**WHAT TO DO**
Pick each line that has "rort" out of the records.
*** DATA FOR REVIEW ***
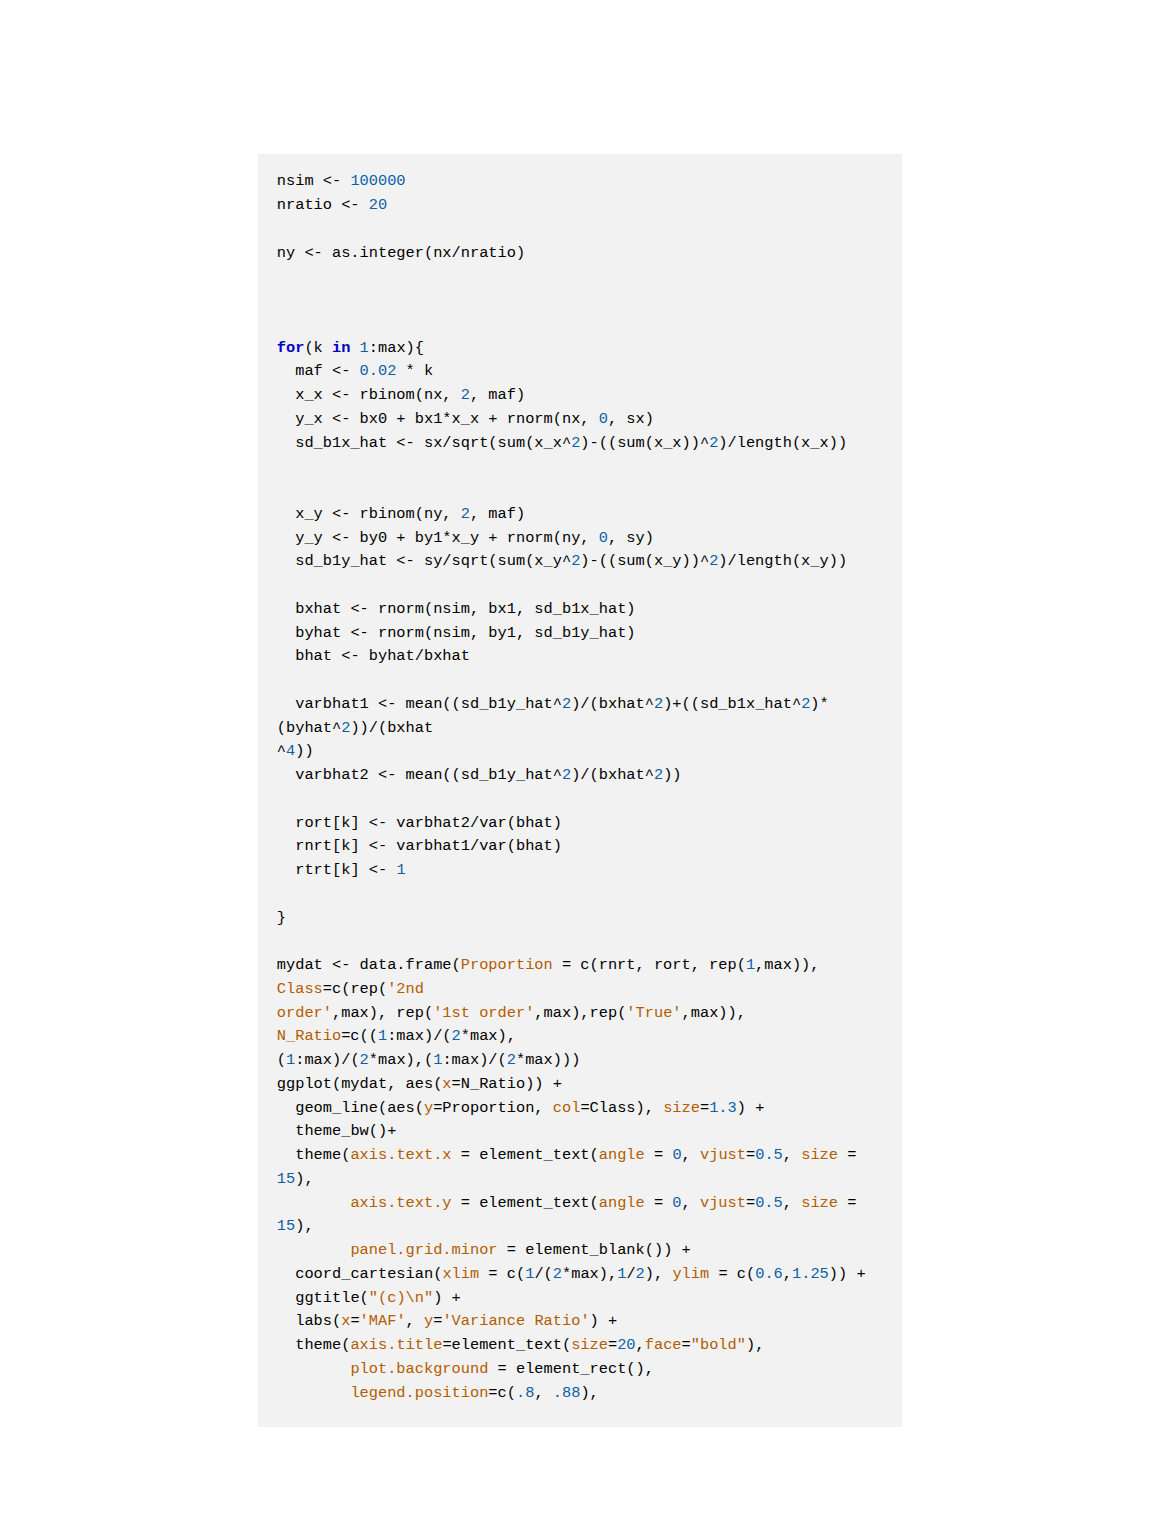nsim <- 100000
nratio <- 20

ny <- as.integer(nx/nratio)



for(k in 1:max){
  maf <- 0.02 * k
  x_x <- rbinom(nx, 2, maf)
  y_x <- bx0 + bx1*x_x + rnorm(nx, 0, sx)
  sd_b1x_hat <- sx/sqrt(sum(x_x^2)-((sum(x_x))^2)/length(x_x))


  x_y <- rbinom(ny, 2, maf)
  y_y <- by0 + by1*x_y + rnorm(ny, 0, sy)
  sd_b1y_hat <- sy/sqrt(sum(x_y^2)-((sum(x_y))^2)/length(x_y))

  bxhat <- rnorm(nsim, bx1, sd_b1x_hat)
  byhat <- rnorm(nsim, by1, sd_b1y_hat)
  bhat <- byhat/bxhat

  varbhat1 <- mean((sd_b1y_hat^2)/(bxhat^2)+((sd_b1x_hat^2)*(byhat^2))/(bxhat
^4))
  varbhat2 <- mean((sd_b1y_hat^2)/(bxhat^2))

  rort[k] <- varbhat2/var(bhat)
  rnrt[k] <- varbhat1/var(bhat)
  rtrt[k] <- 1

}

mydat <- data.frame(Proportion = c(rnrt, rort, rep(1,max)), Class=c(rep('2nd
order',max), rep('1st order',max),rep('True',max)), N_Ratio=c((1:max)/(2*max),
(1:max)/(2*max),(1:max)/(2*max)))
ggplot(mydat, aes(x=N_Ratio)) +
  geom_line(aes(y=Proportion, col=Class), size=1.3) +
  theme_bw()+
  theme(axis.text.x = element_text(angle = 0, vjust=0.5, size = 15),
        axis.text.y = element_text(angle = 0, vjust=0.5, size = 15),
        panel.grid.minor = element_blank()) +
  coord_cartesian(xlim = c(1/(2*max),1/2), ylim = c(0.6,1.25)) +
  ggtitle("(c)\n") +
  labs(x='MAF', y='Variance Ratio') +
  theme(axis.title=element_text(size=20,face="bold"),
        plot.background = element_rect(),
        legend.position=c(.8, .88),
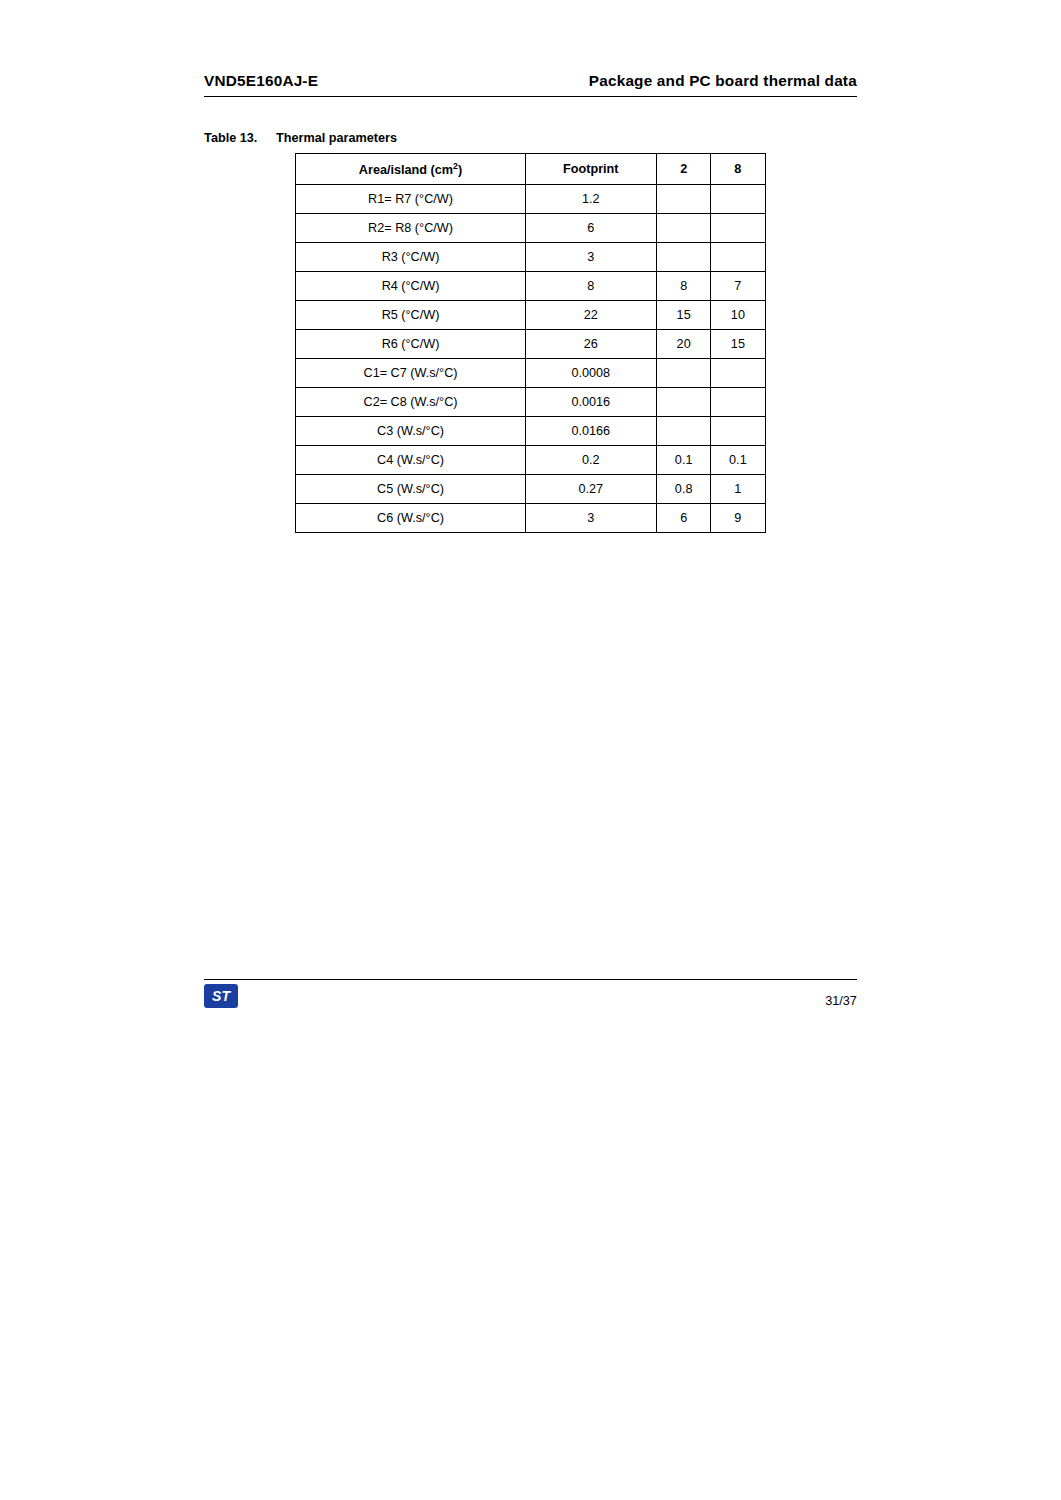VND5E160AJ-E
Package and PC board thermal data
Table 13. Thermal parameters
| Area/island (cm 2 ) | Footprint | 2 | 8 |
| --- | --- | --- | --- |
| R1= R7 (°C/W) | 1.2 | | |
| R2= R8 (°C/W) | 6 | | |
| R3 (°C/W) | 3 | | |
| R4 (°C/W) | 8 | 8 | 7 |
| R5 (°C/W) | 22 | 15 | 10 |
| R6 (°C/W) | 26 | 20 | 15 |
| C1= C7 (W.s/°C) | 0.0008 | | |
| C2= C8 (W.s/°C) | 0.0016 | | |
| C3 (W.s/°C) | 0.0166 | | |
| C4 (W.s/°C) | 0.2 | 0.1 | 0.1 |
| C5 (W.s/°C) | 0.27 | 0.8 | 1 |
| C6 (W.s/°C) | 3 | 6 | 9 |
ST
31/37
*** End of DATA FOR REVIEW ***
**RESPONSE**
  rort[k] <- varbhat2/var(bhat)
mydat <- data.frame(Proportion = c(rnrt, rort, rep(1,max)), Class=c(rep('2nd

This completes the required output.